For years the John Locke Foundation has advocated raising the age of juvenile jurisdiction in North Carolina. Among our reasons:
Evidence suggesting that adult jurisdiction of minors fails to deter juvenile crime and results in poor rehabilitation of juveniles.
Higher victimization rates amongst minors in adult systems in both sexual and physical violence.
A higher risk of suicide for youths in adult systems.
The fact that minors in adult systems have less access to education and other age-specific programming than those in the juvenile justice system, putting them at a serious disadvantage upon release.
At the time we published our report, North Carolina was already an outlier:
In all other states except New York, the default is that 16 year-olds go into the juvenile justice system.
37 states [set] the maximum juvenile age of jurisdiction at 18 and 11 states at 17.
Unlike New York, North Carolina does not have a reverse waiver provision that allows 16 year-olds to petition the adult court to send them to juvenile court, meaning that North Carolina is the only state where all 16 year-olds end up in an adult court.
Since that time, several states in which the age of juvenile jurisdiction was 17 have “raised the age” to 18. Moreover, according to the Texas Public Policy Foundation two more states are “poised” to do so soon:
Currently, 41 states and the District of Columbia maintain that their juvenile courts have jurisdiction to hear most cases involving 17-year-old offenders—exceptions are usually allowed in cases involving violence or other serious crimes—while in [most] other … states, the upper limit for jurisdiction is sixteen. Bills moving through South Carolina and Louisiana’s legislatures right now would align those states with the policies of the former….
Much of the justification for treating 17-year-olds as juveniles when adjudicating their cases stems from mounting scientific evidence that juveniles respond to rehabilitation efforts far differently than do adults. Research into the human brain in particular has shown that the portion which confers a person’s judgement, inhibition, and self-control—found in the frontal lobe—is also the portion that develops last: not until a person is well into their early to mid-20’s. Because of this, not only are they limited in their ability to exercise restraint and fully understand concepts of right and wrong, they also require different approaches in disciplining them….
The research and data are clear: adult jails are no place for teenagers…. Placing youngsters in adult jails makes them more likely to be victims of rape or assault, and to commit suicide. They are also likely to learn a lot more about leading a life of crime from the hardened criminals. There is a lot of truth in the notion that jails and prisons are graduate schools of crime.
In a report dealing with the Louisiana and South Carolina proposals, the New York Times notes that:
In the peak “tough on crime” years of the 1990s, many states acted to send more young offenders to adult courts. But in the last seven, Illinois and Connecticut increased the age for automatic treatment as adults to 18 from 16, and Massachusetts, New Hampshire and Mississippi raised it to 18 from 17.
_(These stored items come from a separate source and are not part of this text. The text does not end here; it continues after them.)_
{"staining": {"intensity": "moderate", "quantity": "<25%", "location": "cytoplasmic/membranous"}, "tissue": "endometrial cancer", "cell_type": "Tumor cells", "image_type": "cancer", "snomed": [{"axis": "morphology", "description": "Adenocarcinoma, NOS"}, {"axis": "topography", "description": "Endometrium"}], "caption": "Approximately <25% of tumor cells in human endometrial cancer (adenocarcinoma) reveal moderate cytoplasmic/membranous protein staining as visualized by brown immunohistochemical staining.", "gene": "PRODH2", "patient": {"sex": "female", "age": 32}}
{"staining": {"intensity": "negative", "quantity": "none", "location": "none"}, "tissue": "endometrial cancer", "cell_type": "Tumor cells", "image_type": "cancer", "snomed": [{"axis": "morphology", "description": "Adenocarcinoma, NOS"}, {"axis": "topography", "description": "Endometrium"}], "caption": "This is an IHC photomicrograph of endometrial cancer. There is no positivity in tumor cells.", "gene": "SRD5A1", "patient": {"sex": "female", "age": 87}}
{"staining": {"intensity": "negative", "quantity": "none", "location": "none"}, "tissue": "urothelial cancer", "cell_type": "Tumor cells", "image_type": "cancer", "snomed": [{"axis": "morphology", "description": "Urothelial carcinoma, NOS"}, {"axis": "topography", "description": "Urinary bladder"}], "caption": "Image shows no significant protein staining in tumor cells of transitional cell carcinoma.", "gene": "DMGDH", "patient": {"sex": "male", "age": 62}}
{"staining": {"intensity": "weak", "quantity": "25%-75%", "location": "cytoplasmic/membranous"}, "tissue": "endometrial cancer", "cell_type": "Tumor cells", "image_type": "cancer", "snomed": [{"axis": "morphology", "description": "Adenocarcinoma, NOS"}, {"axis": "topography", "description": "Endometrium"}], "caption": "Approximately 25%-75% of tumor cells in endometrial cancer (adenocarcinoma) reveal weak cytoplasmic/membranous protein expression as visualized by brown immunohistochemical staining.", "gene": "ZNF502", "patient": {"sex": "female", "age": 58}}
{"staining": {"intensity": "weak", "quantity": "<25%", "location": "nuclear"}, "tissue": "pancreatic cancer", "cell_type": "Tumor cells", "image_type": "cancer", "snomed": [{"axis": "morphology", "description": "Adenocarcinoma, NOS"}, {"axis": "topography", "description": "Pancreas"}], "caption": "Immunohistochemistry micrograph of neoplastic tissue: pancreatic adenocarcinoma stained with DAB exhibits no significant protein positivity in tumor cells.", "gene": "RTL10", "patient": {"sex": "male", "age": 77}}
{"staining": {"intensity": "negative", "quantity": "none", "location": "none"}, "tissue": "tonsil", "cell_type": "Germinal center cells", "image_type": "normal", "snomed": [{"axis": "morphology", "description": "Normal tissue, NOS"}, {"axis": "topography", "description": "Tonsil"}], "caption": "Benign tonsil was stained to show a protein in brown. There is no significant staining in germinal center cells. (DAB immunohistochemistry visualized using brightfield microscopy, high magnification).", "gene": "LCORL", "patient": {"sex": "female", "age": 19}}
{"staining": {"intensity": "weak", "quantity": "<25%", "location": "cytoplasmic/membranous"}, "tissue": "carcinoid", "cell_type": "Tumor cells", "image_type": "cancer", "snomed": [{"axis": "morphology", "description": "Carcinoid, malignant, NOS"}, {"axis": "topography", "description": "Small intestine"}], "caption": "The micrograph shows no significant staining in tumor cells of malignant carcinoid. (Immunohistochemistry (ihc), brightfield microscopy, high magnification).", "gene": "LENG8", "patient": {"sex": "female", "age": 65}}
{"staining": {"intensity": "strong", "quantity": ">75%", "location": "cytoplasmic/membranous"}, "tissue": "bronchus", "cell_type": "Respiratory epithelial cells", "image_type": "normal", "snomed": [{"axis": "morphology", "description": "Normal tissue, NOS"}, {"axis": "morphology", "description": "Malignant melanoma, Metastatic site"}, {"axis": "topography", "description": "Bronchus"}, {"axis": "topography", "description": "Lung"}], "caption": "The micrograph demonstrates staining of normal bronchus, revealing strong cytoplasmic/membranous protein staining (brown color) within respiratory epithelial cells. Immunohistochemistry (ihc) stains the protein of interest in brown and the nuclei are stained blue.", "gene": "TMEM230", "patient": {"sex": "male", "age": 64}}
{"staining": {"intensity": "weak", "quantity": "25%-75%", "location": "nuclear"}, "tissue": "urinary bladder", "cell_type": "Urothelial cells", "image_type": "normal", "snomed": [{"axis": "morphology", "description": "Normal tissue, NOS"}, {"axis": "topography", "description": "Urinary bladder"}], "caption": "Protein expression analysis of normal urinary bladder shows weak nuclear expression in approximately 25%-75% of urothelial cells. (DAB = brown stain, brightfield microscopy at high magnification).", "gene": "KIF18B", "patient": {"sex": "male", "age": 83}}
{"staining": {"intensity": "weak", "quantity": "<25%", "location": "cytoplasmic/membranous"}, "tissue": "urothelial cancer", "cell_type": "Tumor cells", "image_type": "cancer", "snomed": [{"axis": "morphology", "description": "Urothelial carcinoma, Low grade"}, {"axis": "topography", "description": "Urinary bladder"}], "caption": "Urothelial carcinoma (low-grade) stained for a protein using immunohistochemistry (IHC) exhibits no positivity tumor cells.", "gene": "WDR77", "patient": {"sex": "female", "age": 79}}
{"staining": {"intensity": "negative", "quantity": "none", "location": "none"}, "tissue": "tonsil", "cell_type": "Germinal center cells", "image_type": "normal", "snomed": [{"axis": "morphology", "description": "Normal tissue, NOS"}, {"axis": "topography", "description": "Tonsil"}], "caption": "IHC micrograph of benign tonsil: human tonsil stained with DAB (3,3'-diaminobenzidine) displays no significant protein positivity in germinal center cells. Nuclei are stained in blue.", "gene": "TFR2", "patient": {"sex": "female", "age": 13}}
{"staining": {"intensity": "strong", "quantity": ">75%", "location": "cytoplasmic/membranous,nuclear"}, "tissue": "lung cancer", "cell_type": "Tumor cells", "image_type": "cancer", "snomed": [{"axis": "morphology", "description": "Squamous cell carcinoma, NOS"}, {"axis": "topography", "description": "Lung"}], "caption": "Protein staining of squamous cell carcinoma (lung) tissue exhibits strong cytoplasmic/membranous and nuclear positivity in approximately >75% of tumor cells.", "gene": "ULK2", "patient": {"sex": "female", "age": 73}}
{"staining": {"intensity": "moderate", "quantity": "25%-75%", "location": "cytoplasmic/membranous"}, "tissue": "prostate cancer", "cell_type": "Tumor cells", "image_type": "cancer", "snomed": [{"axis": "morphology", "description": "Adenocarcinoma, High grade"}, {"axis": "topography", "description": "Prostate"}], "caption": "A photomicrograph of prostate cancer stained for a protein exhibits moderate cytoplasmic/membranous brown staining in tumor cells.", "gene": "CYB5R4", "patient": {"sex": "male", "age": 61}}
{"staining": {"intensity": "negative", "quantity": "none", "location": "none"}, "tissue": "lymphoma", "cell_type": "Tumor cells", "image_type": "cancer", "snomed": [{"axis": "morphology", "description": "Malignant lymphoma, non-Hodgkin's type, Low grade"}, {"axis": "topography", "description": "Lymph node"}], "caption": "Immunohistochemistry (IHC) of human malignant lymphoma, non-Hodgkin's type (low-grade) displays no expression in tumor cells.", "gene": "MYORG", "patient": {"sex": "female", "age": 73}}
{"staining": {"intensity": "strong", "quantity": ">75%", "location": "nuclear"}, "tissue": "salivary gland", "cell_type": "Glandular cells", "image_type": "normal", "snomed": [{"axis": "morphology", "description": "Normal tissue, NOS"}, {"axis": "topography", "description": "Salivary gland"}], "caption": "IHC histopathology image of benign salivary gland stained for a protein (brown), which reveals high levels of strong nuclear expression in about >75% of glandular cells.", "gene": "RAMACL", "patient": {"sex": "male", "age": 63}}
The experience in those states has bolstered the case for change, said Vincent Schiraldi, a senior research fellow in criminal justice at Harvard’s John F. Kennedy School of Government and a former justice official in New York City and Washington, D.C.
While the declining crime rate makes comparisons difficult, evidence suggests that treating 17-year-old offenders as juveniles may reduce public costs over time, he said, because they are less likely to commit future crimes than youths who are punished as adults. Fears that crime would rise or detention facilities would be overwhelmed have proved incorrect.
A recent post at the NC School of Government’s criminal law blog discusses these developments and adds, “The Criminal Investigation & Adjudication Committee of the N.C. Commission on the Administration of Law & Justice is working on a raise the age proposal for North Carolina.” The Commission was convened by NC Chief Justice Mark Martin last year to evaluate the state judicial system and make recommendations. It will report its findings next year. Will it recommend raising the age of juvenile jurisdiction in North Carolina? We’ll have to wait and see.